UNM is committed to providing courses that are inclusive and accessible for all participants. As your instructor, it is my objective to facilitate an accessible classroom setting, in which students have full access and opportunity. If you are experiencing physical or academic barriers, or concerns related to mental health, physical health and/or COVID-19, please consult with me after class, via email/phone or during office hours. You are also encouraged to contact the Accessibility Resource Center at email@example.com or by phone 277-3506.
In accordance with University Policy 2310 and the Americans with Disabilities Act (ADA), academic accommodations may be made for any student who notifies the instructor of the need for an accommodation. It is imperative that you take the initiative to bring such needs to the instructor’s attention, as I am not legally permitted to inquire. Students who may require assistance in emergency evacuations should contact the instructor as to the most appropriate procedures to follow. Contact the Accessibility Resource Center at 277-3506 or firstname.lastname@example.org for additional information.
Students who ask for help are successful students. I encourage students to be familiar with services and policies that can help them navigate UNM successfully. Many services exist to help you succeed academically, such as peer tutoring at CAPS and various mental health resources. Also see the UNM student guide.
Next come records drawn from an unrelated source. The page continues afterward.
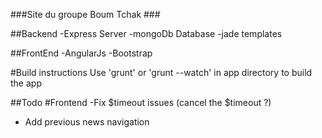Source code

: ###Site du groupe Boum Tchak ###

##Backend
   -Express Server
   -mongoDb Database
   -jade templates

##FrontEnd
   -AngularJs 
   -Bootstrap
   

#Build instructions
Use 'grunt' or 'grunt --watch' in app directory to build the app



##Todo
  #Frontend
  -Fix $timeout issues   (cancel the $timeout ?)
  - Add previous news navigation
  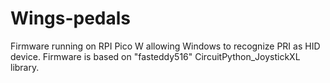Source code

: # Wings-pedals
Firmware running on RPI Pico W allowing Windows to recognize PRI as HID device. Firmware is based on "fasteddy516"  CircuitPython_JoystickXL library.
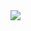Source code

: <img src="https://capsule-render.vercel.app/api?type=cylinder&color=auto&height=100&section=header&text=HELLO,%WELCOME😍&fontSize=50&fontColor=FFFFFF&animation=blink" />
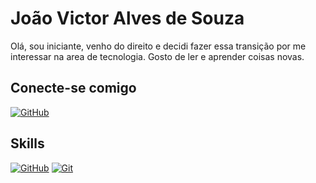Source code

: # João Victor Alves de Souza
Olá, sou iniciante, venho do direito e decidi fazer essa transição por me interessar na area de tecnologia. Gosto de ler e aprender coisas novas. 
## Conecte-se comigo
[![GitHub](https://img.shields.io/badge/GitHub-000?style=for-the-badge&logo=GitHub&logoColor=0E0768)](https://github.com/JohnAlvz)

## Skills
[![GitHub](https://img.shields.io/badge/GitHub-000?style=for-the-badge&logo=GitHub&logoColor=0E0768)](https://docs.github.com/)
[![Git](https://img.shields.io/badge/Git-000?style=for-the-badge&logo=Git&logoColor=0E768)](https://git-scm.com/doc)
Please ask for help in understanding and avoiding plagiarism (passing the work or words of others off as your own) or other forms academic dishonesty. Doing something dishonest in a class or on an assignment can lead to serious academic consequences, including failing grades and expulsion from the University. Come talk with me about your concerns or needs for academic flexibility or talk with support staff at one of our student resource centers before you do something that may endanger your academic career.
Founded in 1889, the University of New Mexico sits on the stolen traditional homelands of the Tiwa people, whose descendants today include the Pueblos of Sandia and Isleta. The original peoples of New Mexico – Pueblo, Diné (Navajo), Apache, Comanche, Ute, Genízaro and others – since time immemorial, have deep connections to the land and have made significant contributions to the broader community statewide. We honor the both land itself and especially those who survived colonization throughout the generations.